Focus on the scheduler code that is crucial for the assignment and ignore the other part. Files of interests are kernel/sched.c and include/linux/sched.h.
- Reuse the data structures and functions as much as possible. For example, dequeue_task(), enqueue_task(), requeue_task(), enqueue_task_head().
- Ignore evertying in #ifdef CONFIG_SMP and #endif, and #ifdef CONFIG_SMT and #endif.
Your scheduler should work together with the existing Linux scheduler, so you should add a new scheduling policy: SCHED_GFS (Group-based Fair Sharing).
- You can set the scheduling policy and the real-time priority of a task via the system call sched_setscheduler() in your test program.
- You can set the static priority via the system call nice.
- Other tasks should be scheduled using their default policies.
- Tips: search for SCHED_BATCH. It is a new policy added from 2.6.16. Processes in this class are scheduled normally, with the exception that they get no "interactivity" bonus when they sleep. Follow similar ways, you'll know how to add your own policy.
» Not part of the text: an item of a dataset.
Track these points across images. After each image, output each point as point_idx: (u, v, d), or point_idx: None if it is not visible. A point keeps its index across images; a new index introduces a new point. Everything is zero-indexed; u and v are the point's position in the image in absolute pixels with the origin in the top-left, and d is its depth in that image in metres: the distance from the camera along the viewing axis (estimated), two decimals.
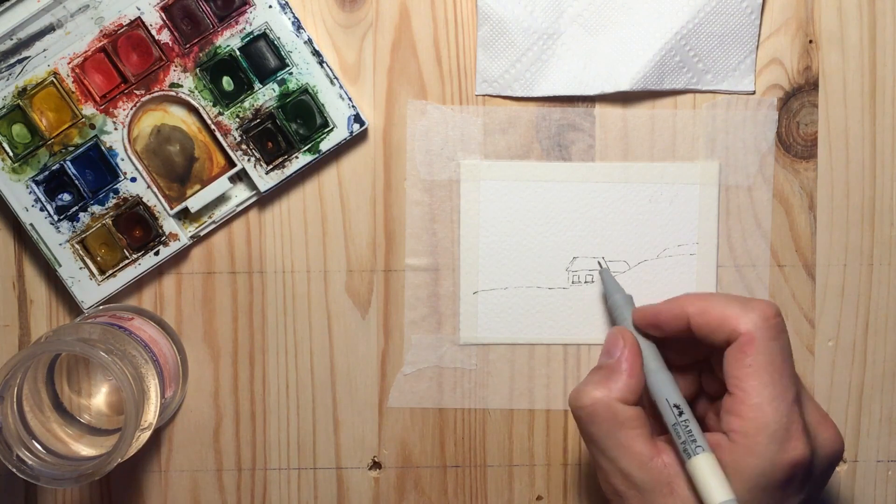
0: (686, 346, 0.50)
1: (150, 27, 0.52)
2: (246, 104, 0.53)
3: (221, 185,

- Tips: you can let the SCHED_GFS processes have the same static priority, and ignore their dynamic priority, so that they are always put in the same priority queue and your scheduler can make the decision purely based on the time slice.
- Tips: In the schedule() function, next is the process chosen to run next, prev is the one that is running and to be replace.
For simplicity, you can assume a fixed number of groups and let each group get an equal amount of CPU time (100 ms).
- You should calculate the time slice correctly for each task within a group. time_slice is decremented on each timer interrupt, see the scheduler_tick() function.
Use a round-robin scheme to decide which group to choose. Then decide which task to choose within that group. You can also use round-robin or FIFO to choose the task.
- Search for the real-time scheduling policy SCHED_FIFO and SCHED_RR to get an idea how FIFO and RR is implemented.